Me has llamado y voy.
Nunca es largo el camino cuando se ama,
cuando se te ama hasta el extremo,
sobrepasando los límites de mi pobre entendimiento.
Oh Rey, que lees mis cartas
antes de que el corazón las escriba.
Eres Señor de la creación,
de cuerpos celestes perfectamente alineados,
de la tierra húmeda y fértil
donde brotan árboles de frutos dulcísimos al paladar.
Del espectro infinito de azules
de todos los mares, lagos y chorreras
que al desprenderse de sus alturas
gritan continuas alabanzas de espuma.
Rey de criaturas que habitan el mar y la tierra,
que despliegan para ti sus mejores galas,
danzas y trinos.
Rey de la luz de los astros,
del sol que en la rosada aurora acaricia y besa,
y en el desierto quema y llora
cuando los hermanos se destruyen
y tiñen de sangre las dunas.
Rey de reyes y un Reino
que no es de este mundo,
que pagaste con el mérito de tu entrega en el madero
y tu gloriosa victoria sobre la muerte.
Aquel último suspiro de amor y perdón
ante tus verdugos, lo replico en este instante,
para cubrir de besos tu ofrenda
y aceptarla en nombre de todo aquel
que carga con el engaño de que no te merece,
de que sus pecados sobrepasan
una sola gota de tu sangre.
Quizás hoy, leyendo estas letras,
decidan dar su sí confiado
y arrepentimiento sincero.
Día y noche relato nuestra historia,
no descansaré hasta que todos te amen,
no con los labios, sino con la vida.
Me acompañas en silencio,
como pastor a sus ovejas,
también me anhelas.
Es dura la espera,
persigo tu voluntad,
y despistada como soy,
he visto rodar más de una vez
esta preciosa corona que entrona mi alma
y me recuerda mi dignidad.
Soy una princesa con cicatrices,
con el corazón restaurado,
con sonrisa enamorada.
Soy protagonista de poemas y cantares,
a quien llamas “mi bien amada”, “mi hermosa”.
Te aseguro, Señor, que a veces lo creo,
a veces me veo en tus ojos
y apenas me reconozco.
El camino, la verdad y la vida,
que eres tú, me han enseñado tanto,
en esta ruta que busca tus huellas:
que soy responsable de animar
a este mundo que tú amas,
que no puedo quedarme en el duelo,
en la enfermedad, o en los obstáculos.
Que, si no soy la última y servidora de todos,
no llegaré pronto.
Que, si no hago valer la justicia,
soy cómplice; si no me ocupo de estos pequeños tuyos.
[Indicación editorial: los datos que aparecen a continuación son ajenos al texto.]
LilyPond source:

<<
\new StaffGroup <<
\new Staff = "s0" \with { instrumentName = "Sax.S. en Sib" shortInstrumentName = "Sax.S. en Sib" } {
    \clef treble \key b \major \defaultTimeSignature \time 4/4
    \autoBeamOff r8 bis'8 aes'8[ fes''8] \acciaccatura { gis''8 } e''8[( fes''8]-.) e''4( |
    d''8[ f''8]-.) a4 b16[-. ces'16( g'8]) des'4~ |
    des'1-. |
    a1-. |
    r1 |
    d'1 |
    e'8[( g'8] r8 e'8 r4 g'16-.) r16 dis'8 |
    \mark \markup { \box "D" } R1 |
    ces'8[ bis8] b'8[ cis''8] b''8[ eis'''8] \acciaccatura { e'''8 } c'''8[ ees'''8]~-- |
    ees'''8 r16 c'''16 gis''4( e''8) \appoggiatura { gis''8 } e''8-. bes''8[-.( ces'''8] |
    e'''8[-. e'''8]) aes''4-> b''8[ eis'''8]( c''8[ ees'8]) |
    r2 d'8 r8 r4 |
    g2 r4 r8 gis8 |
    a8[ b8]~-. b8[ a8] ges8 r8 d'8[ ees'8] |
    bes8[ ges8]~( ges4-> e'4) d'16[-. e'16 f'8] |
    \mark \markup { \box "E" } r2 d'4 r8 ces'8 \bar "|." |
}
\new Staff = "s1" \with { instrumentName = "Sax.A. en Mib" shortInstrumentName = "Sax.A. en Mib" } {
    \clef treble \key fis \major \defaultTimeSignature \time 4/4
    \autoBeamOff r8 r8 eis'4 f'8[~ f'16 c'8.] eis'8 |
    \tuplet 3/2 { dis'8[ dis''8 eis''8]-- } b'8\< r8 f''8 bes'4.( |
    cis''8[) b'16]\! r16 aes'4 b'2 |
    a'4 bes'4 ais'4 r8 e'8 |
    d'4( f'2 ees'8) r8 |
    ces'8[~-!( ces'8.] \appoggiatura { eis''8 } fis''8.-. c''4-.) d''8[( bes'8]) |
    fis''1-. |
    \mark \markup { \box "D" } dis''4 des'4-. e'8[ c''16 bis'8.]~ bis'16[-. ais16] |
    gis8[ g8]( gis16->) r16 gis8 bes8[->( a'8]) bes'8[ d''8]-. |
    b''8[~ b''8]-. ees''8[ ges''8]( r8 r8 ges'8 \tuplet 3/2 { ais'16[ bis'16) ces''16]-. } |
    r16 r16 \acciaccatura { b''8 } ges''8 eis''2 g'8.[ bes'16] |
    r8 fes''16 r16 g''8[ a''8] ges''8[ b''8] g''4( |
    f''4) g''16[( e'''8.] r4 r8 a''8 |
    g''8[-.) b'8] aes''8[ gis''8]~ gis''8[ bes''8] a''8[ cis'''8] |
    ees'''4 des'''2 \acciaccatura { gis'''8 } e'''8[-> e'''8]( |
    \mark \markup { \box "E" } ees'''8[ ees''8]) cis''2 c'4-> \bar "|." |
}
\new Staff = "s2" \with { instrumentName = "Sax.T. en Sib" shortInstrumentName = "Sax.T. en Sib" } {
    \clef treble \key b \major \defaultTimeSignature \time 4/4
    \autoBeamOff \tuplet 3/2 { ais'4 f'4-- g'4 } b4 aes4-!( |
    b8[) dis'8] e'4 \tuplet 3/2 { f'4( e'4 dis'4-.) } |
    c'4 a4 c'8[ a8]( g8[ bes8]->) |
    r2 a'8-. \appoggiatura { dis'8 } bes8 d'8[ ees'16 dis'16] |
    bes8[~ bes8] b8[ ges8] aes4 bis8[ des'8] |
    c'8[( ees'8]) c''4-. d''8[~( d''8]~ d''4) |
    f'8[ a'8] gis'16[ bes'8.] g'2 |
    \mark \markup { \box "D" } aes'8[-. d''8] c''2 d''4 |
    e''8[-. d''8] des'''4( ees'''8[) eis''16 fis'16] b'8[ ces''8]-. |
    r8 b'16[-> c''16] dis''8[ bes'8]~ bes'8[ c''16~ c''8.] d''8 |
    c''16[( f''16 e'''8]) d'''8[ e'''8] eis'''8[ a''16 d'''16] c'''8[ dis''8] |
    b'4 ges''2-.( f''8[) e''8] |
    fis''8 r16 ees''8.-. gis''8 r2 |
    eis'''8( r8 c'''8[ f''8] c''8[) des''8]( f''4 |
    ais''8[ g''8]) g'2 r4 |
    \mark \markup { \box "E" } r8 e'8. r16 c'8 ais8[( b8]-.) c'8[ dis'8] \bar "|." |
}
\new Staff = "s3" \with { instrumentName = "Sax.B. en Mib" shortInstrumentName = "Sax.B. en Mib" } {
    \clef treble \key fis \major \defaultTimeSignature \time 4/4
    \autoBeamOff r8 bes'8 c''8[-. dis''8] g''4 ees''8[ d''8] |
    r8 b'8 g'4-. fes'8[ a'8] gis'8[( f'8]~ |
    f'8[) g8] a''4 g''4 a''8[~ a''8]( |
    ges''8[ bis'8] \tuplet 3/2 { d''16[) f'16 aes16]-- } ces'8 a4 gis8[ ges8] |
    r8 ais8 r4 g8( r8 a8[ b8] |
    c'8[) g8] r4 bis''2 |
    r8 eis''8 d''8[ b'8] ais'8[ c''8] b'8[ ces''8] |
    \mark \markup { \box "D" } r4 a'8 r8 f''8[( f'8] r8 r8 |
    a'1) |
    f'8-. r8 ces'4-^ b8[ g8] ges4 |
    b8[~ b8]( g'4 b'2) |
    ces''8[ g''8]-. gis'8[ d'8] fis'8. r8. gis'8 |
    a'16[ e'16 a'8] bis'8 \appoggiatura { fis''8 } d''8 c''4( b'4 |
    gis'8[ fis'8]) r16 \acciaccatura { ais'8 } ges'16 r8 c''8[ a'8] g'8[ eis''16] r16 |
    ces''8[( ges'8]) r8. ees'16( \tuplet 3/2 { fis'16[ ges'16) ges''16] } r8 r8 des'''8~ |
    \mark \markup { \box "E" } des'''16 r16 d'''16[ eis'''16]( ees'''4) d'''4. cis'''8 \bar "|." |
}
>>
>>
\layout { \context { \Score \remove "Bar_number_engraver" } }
Que no me diste espíritu de cobardía,
sino de valor;
tu Paráclito me instruye
y gime en las noches
por mis batallas y los míos.
Que soy hija de una Reina,
y de su humildad recibo fuerza y ternura;
el ejemplo de fidelidad
que a todo un Dios enamoró.
Me llamas y voy;
no puedo prometer que mi corazón
sea capaz de contener tanto,
a veces lloro de impotencia,
porque quisiera ser, desde ya,
inmaculada para ti.
Te amo, con amor eterno,
con un sí anticipado,
entrego todo lo que me has encomendado,
y suplico a cada paso que ninguno se pierda.
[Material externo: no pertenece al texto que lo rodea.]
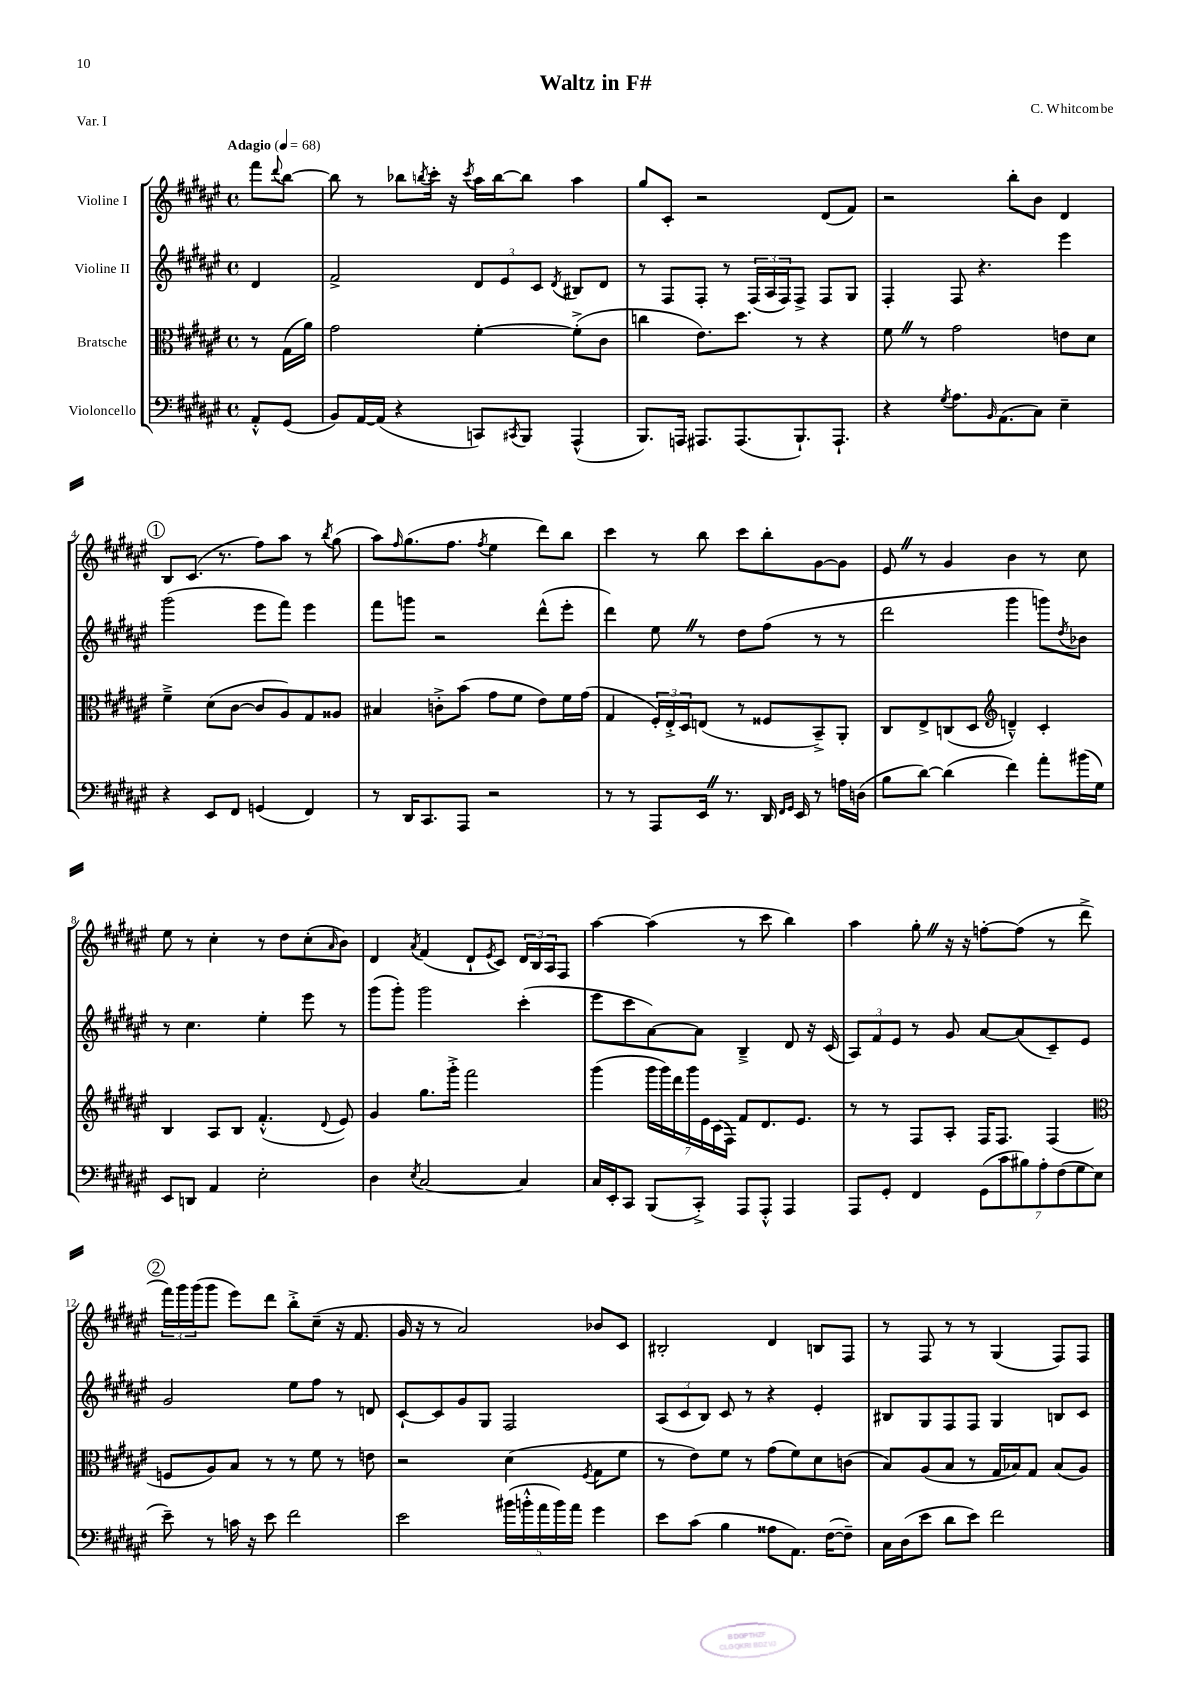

**kern	**kern	**kern	**kern
*part4	*part3	*part2	*part1
*staff4	*staff3	*staff2	*staff1
*I"Violoncello	*I"Bratsche	*I"Violine II	*I"Violine I
*clefF4	*clefC3	*clefG2	*clefG2
*k[f#c#g#d#a#e#]	*k[f#c#g#d#a#e#]	*k[f#c#g#d#a#e#]	*k[f#c#g#d#a#e#]
*M4/4	*M4/4	*M4/4	*M4/4
*met(c)	*met(c)	*met(c)	*met(c)
*MM68	*MM68	*MM68	*MM68
=	=	=	=
!	!	!	!LO:TX:a:B:t=Adagio
8AA#'^^/L	8r	4d#/	8fff#\L
.	.	.	8qqddd#/
(8GG#/J	(16G#\LL	.	[8bb\J
.	16a#\JJ)	.	.
=1	=1	=1	=1
8BB/L)	2g#\	2f#^/	8bb\]
[16AA#/L	.	.	8r
(16AA#/JJ]	.	.	.
4r	.	.	8bb-X\L
.	.	.	8qbbn/
.	.	.	16ccc#'\Jk
.	.	.	16r
.	.	.	8qccc#/
8CCn/L)	[4f#'\	12d#/L	16aa#\LL
.	.	.	[16bb\J
.	.	12e#/	.
8qCC#X/	.	.	.
8BBB/J	.	.	8bb\J]
.	.	12c#/J	.
.	.	8qd#/	.
(4AAA#^^/	(8f#'^\L]	8B#X/L	4aa#\
.	8c#\J	8d#/J	.
=2	=2	=2	=2
8.BBB/L)	4ccn\	8r	8gg#/L
.	.	8F#/L	8c#'/J
16AAAn/Jk	.	.	.
8.AAA#X/L	8.e#\L)	8F#'/J	2r
.	.	8r	.
(8.AAA#/	8.dd#\J	.	.
.	.	(24F#/LL	.
.	.	24A#/	.
.	.	24F#/J)	.
8.BBB`/)	8r	8F#^/J	.
.	4r	8F#/L	(8d#/L
8.AAA#`/J	.	.	.
.	.	8G#/J	8f#/J)
=3	=3	=3	=3
4r	8f#Z\	4F#'/	2r
.	8r	.	.
8qG#/	.	.	.
8.A#\L	2g#\	8F#/	.
.	.	4.r	.
16qqBB/	.	.	.
(8.AA#\	.	.	.
.	.	.	8bb'\L
8C#\J)	.	.	8b\J
4E#~\	8en\L	4eee#\	4d#/
.	8d#\J	.	.
!!LO:LB:g=z
!!LO:REH:place=s1:t=1
=4	=4	=4	=4
4r	4f#~^\	(2ggg#\	8B/L
.	.	.	(8.c#/J
8EE#/L	(8d#\L	.	.
.	.	.	8.r
8FF#/J	[8c#\J	.	.
(4GGn/	8c#/L]	8eee#\L	8ff#\L)
.	8A#/)	8fff#\J)	8aa#\J
4FF#/)	8G#/	4eee#\	8r
.	.	.	8qbb/
.	8A##X/J	.	(8gg#\
=5	=5	=5	=5
8r	4B#X/	8fff#\L	8aa#\L)
.	.	.	16qqff#/
16DD#/KL	.	8gggn\J	(8.gg#\
8.CC#/	.	.	.
.	8cn'^\L	2r	.
.	.	.	8.ff#\J
8AAA#/J	(8b\J	.	.
.	.	.	8qff#/
2r	8g#\L	.	4ee#\
.	8f#\J	.	.
.	8e#\L)	(8ddd#^^\L	8ddd#\L)
.	16f#\L	8eee#'\J	8bb\J
.	(16g#\JJ	.	.
=6	=6	=6	=6
8r	4G#/	4ddd#\)	4ccc#\
8r	.	.	.
8AAA#/L	24F#'/LL)	8ee#Z\	8r
.	24E#'^/	.	.
.	24D#/J	.	.
16EE#Z/Jk	(8En/J	8r	8bb\
8.r	.	.	.
.	8r	8dd#\L	8ccc#\L
16DD#/	8F##X/L	(8ff#\J	8bb'\
16qqFF#/LL	.	.	.
16qqGG#/JJ	.	.	.
16EE#/	.	.	.
8r	8BB~^/)	8r	[8g#\
16An\LL	8AA#'/J	8r	8g#\J]
(16Dn\JJ	.	.	.
=7	=7	=7	=7
8B\L	8C#/L	2ddd#\	8e#Z/
[8d#\J)	8E#^/	.	8r
(4d#\]	(8Cn/	.	4g#/
.	8D#/J	.	.
*	*clefG2	*	*
4f#\)	4dn~^^/)	4ggg#\	4b\
8a#'\L	4c#'/	8gggn\L)	8r
.	.	8qdd#/	.
(16b#X\L	.	8b-X\J	8cc#\
16G#\JJ)	.	.	.
!!LO:LB:g=z
=8	=8	=8	=8
8EE#/L	4B/	8r	8ee#\
8DDn/J	.	4.cc#\	8r
4AA#/	8A#/L	.	4cc#'\
.	8B/J	.	.
2E#'\	(4.f#'^^/	4ee#'\	8r
.	.	.	8dd#\L
.	.	8eee#\	(8cc#'\
.	8qqd#/	.	16qqa#/
.	8e#/)	8r	8b\J)
=9	=9	=9	=9
4D#\	4g#/	(8ggg#\L	4d#/
.	.	8ggg#'\J)	.
8qE#/	.	.	8qa#/
[2C#/	8.gg#\L	2ggg#\	(4f#/
.	16ggg#'^\Jk	.	.
.	2fff#\	.	8d#`/L
.	.	.	8qe#/
.	.	.	8c#/J)
4C#/]	.	(4ccc#'\	24d#/LL
.	.	.	24B/
.	.	.	24A#/J
.	.	.	8F#/J
=10	=10	=10	=10
16C#/LL	(4ggg#\	8eee#\L	[4aa#\
16EE#'/J	.	.	.
8CC#/J	.	8ccc#\	.
(8BBB/L	28ggg#\LL	[8a#\)	(4aa#\]
.	28ggg#\)	.	.
.	28ddd#\	.	.
.	28ggg#\	.	.
8CC#'^/J)	.	8a#\J]	.
.	28e#\	.	.
.	(28c#\	.	.
.	28F#\JJ)	.	.
8AAA#/L	8f#/L	4B~^/	8r
8AAA#'^^/J	8.d#/	.	8ccc#\
4AAA#/	.	8d#/	4bb\)
.	8.e#/J	.	.
.	.	16r	.
.	.	(16c#/	.
=11	=11	=11	=11
8AAA#/L	8r	12A#/L)	4aa#\
.	.	12f#/	.
8GG#'/J	8r	.	.
.	.	12e#/J	.
4FF#/	8F#/L	8r	8gg#'Z\
.	8A#'/J	8g#/	16r
.	.	.	16r
(14GG#\L	16F#/KL	[8a#/L	[8ffn'\L
.	8.F#/J	.	.
14c#\	.	.	.
.	.	(8a#/]	(8ff\J]
14B#X\)	.	.	.
14A#'\	.	.	.
.	(4F#/	8c#~/)	8r
(14F#\	.	.	.
14G#\	.	.	.
.	.	8e#/J	8ddd#^\
14E#\J	.	.	.
!!LO:LB:g=z
!!LO:REH:place=s1:t=2
=12	=12	=12	=12
*	*clefC3	*	*
8e#~\)	8Fn/L	2g#/	24fff#\LL)
.	.	.	24ggg#\
.	.	.	(24ggg#\J
8r	8A#/)	.	8ggg#\J
16cn\	8B/J	.	8eee#\L)
16r	.	.	.
8e#\	8r	.	8ddd#\J
2f#\	8r	8ee#\L	8bb'^\L
.	8f#\	8ff#\J	(8cc#~\J
.	8r	8r	16r
.	.	.	8.f#/
.	8en\	8dn/	.
=13	=13	=13	=13
2e#\	2r	[8c#`/L	16g#/
.	.	.	16r
.	.	8c#/]	8r
.	.	8g#/	2a#/)
.	.	8G#/J	.
(20b#X\LL	(4d#\	2F#/	.
20bn'^^\	.	.	.
20a#\	.	.	.
20b\)	.	.	.
20a#\JJ	.	.	.
.	8qF#/	.	.
4g#\	8G#\L	.	8b-X/L
.	8f#\J	.	8c#/J
=14	=14	=14	=14
8e#\L	8r	(12A#/L	2B#X'/
.	.	12c#/	.
(8c#\J	8e#\L)	.	.
.	.	12B/J)	.
4B\	8f#\J	8c#/	.
.	8r	8r	.
8A##X\L	(8g#\L	4r	4d#/
8.AA#\J)	8f#\)	.	.
.	8d#\	4e#'/	8Bn/L
([16F#\KL	.	.	.
8F#~\J])	(8cn\J	.	8F#/J
=15	=15	=15	=15
16C#\LL	8B/L)	8B#X/L	8r
(16D#\J	.	.	.
8e#\J	(8A#/	8G#/	8F#/
8d#\L	8B/J	8F#/	8r
8e#\J)	8r	8F#/J	8r
2f#\	16G#/LL	4G#/	(4G#/
.	16B-X/J)	.	.
.	8G#/J	.	.
.	(8B-/L	8Bn/L	8F#/L)
.	8A#/J)	8c#/J	8F#/J
==	==	==	==
*-	*-	*-	*-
Que seamos uno como Tú y tu Padre son uno,
como Tú y yo lo somos
cuando como y bebo de los frutos
del árbol de la vida,
hasta el fin del mundo.
El fin de mi peregrinar
y la inimaginable fiesta del reencuentro.
¿Saldrás corriendo a abrazarme
y cubrirme de besos?
Me llamas y voy,
mi Rey y mi Todo;
que se postre lo creado
ante mi Amado,
por los siglos de los siglos.
– Hortensia Álvarez
Breve Testimonio:
El mismo día que fui invitada a escribir un artículo para el mes de noviembre, con el tema «Jesucristo, Rey del Universo», me encontraba temprano con una compañera del trabajo, orando frente al Santísimo del colegio. Es sencillo y bello, apenas una mesa y sobre ella el tabernáculo de madera revestido de terciopelo rojo. Mirándolo, pensé: «El trono». Compartí emocionada ese suspiro de mi Señor. En la tarde, la llamada y el tema. Para el mes en que se casan mis hijos Natalia y Jean. Es como si Dios me reafirmara una promesa, esa que nos hace a todos: «Ocúpate de mi Reino que yo me ocupo de los que amas». A mi hija y su esposo, a cada matrimonio sacramental para que sea signo de las bodas del cielo, a cada familia le dedico este escrito, que es para gloria de Dios.